The platform refers to the various software components you deploy on your system, in charge of hosting your business logic. On a punchplatform your compose your platform according to your needs.
Say you need a log management backend, you are likely to deploy an Elasticsearch, some Kibana, and a parsing components made of Storm and (maybe) Kafka. If instead you need a machine learning platform, you will install a Spark cluster as well.
Whatever you do after your deployment phase, you end up with what we refer in this documentation with a platform. It runs nothing, there are no business logic implemented on top of it yet. But it is running, monitored, and last but not least, ready to be easily upgraded.
This chapter describes these platform concepts in more details.
An easy way to quickly understand the value, and the concepts of the (punch)platform is to understand how you deploy it.
You start from empty up and running servers. These can be hosted on dedicated hardware, on clouds, as docker/kubernetes, whatever. To install a platform you simply need one package that delivers all the required applicative components, and a configuration file that describes what you want.
This is illustrated next, for something that looks like a real-life cyber-security platform with log processing, indexing and archiving in a highly secured environment.
Note that a punchplatform can be much simpler and consists on a single server. We use this example for you to understand what you can possibly build with the punch.
From that starting point, you simply run the punch deployer, a tool provided with the punchplatform package, that will install everything. This is illustrated next:
At this stage you have no business logic yet. But your platform is ready to host some.
The previous picture gives a technical view of a platform. Here is a more functional view:
If you think about it, with these functional patterns you can implement many (many) uses cases. These are all generic and powerful, simple, and orthogonal patterns. The ones you need in virtually all applications you can think of. This is why the punchplatform is used in production for :
- cybersecurity platforms
- stream event processing use cases
- data intelligence
- industrial system monitoring
Your platform is now deployed. Do not go production without first class monitoring. The question is : how do you do that ?
The punchplatform automatically takes care of monitoring the inner components, and keeps an updated global health status. This status is in turn exposed using a REST api. All you have to do is to plug in your favorite supervisor to periodically get that information and report alert should your platform be yellow or red.

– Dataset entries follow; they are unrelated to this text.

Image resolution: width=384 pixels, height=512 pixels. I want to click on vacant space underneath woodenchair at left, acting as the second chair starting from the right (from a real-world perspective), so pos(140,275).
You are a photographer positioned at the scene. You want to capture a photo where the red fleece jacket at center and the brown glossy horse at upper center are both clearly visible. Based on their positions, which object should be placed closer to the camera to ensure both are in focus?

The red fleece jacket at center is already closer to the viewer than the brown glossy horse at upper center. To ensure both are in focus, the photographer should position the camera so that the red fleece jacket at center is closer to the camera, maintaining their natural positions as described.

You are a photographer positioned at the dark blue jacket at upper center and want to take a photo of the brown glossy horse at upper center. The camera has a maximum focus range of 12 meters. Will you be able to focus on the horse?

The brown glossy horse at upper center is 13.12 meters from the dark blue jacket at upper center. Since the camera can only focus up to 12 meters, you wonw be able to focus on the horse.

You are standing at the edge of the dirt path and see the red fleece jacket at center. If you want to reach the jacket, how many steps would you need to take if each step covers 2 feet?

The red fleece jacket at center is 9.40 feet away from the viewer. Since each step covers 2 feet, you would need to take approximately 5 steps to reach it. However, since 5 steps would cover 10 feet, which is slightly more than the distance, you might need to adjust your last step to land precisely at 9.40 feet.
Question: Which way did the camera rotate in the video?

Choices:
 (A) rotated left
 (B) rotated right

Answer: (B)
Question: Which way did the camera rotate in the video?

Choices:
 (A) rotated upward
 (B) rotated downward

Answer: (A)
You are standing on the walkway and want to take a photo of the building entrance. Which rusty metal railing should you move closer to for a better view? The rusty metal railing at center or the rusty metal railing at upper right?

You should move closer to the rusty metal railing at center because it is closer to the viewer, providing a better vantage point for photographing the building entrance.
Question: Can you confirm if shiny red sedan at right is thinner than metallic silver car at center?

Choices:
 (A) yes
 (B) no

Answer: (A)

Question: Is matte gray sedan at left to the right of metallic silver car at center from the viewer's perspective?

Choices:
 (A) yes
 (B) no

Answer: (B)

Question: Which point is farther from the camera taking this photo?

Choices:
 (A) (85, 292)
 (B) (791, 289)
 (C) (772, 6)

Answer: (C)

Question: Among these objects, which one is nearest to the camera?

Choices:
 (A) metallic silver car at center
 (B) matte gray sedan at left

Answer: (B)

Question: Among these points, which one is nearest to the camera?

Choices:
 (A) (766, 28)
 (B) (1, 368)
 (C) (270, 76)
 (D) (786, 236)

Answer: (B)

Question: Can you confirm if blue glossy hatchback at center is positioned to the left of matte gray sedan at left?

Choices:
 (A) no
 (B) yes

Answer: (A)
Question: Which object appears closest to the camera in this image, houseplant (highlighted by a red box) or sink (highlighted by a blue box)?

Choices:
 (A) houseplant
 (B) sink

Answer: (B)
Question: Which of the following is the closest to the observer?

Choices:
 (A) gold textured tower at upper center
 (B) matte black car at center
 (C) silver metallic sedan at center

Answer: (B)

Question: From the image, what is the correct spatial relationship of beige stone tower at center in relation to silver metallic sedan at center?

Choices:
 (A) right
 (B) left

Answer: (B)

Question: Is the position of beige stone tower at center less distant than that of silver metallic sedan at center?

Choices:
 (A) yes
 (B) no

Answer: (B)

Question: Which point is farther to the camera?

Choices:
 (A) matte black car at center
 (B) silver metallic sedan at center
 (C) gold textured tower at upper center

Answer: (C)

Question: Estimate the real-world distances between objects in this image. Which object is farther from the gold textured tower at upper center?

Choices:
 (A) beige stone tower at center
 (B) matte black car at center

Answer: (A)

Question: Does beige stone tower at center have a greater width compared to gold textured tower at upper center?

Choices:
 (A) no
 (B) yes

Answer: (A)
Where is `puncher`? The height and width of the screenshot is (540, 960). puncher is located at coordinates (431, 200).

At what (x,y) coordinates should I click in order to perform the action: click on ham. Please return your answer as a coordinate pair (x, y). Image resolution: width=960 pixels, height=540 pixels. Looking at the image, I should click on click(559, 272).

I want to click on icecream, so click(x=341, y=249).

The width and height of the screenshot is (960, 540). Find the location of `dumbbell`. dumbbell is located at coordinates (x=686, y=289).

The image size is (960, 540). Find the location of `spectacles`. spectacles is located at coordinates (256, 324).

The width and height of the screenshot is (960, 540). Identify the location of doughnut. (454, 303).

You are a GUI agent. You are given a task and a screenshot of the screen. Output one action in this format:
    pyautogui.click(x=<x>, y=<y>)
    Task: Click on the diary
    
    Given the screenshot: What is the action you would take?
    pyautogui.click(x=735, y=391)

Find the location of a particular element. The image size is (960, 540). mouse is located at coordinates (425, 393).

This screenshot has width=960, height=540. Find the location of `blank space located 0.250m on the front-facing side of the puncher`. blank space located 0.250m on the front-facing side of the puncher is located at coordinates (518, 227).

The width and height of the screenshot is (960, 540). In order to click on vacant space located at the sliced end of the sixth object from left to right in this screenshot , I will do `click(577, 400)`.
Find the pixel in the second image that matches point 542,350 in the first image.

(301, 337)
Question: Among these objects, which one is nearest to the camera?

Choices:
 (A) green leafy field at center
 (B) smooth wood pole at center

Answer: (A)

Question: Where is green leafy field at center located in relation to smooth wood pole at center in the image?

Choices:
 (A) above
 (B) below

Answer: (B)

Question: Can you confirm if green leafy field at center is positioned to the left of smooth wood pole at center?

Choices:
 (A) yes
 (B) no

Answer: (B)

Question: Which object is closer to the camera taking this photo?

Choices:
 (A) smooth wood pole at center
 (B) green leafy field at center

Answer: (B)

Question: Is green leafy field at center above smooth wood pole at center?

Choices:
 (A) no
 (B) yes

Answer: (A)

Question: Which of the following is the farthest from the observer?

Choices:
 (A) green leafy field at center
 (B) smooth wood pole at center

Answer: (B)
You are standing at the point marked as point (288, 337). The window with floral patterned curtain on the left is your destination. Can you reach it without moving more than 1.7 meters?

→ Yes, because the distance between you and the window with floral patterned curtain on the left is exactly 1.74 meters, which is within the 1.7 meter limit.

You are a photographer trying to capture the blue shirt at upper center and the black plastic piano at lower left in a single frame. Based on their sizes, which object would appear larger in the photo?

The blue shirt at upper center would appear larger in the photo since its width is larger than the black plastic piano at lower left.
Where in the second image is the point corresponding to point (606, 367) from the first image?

let us insist : this chapter is about platform, not business logic. This health status reflects the proper health of the various components you deployed : Elasticsearch, Kafka, Zookeeper, etc.. It will not tell you that a business component is malfunctionning. The punchplatform has business level metric and monitoring as well, but that is separate and complementary from the platform monitoring plane.
You have your application up and running. One year passes. The new version of Elasticsearch, Kibana, Spark, Punch machine learning are available with great new features. How do you upgrade you platform ?
This is an important service. If you have real-life experience with running big data platforms, you know how difficult it is to perform a live update without service interruption. Even on top of cloud managed services.
Updating a platform encompasses both the platform itself (as just explained) and the business components. (This is covered in channels).
The ability of the punchplatform product and team to help such live update relies on various punch features : centralised configuration management (git, zookeeper), deployment tooling, dynamic monitoring and functional components deployments, etc.
Even with the packaged deployment of integrated open-sources in the punch deployer, major upgrading may be still a multi-staged complex process, due to the various upgrade sequence of the underlying open-source components clusters, and the desired availability of business applications during most of this upgrade. For this, the punch team, and the custom solution integrator can cooperate to build a specifically optimized upgrade process.
For minor updates or patches (where the underlying open-sources, and punch specific components allow a 'hot-restart' of applications and daemons with no significant configuration change) the process is much simpler, often relying on a scheduled one-node-at-a-time components restart sequence, driven by the upgrade team.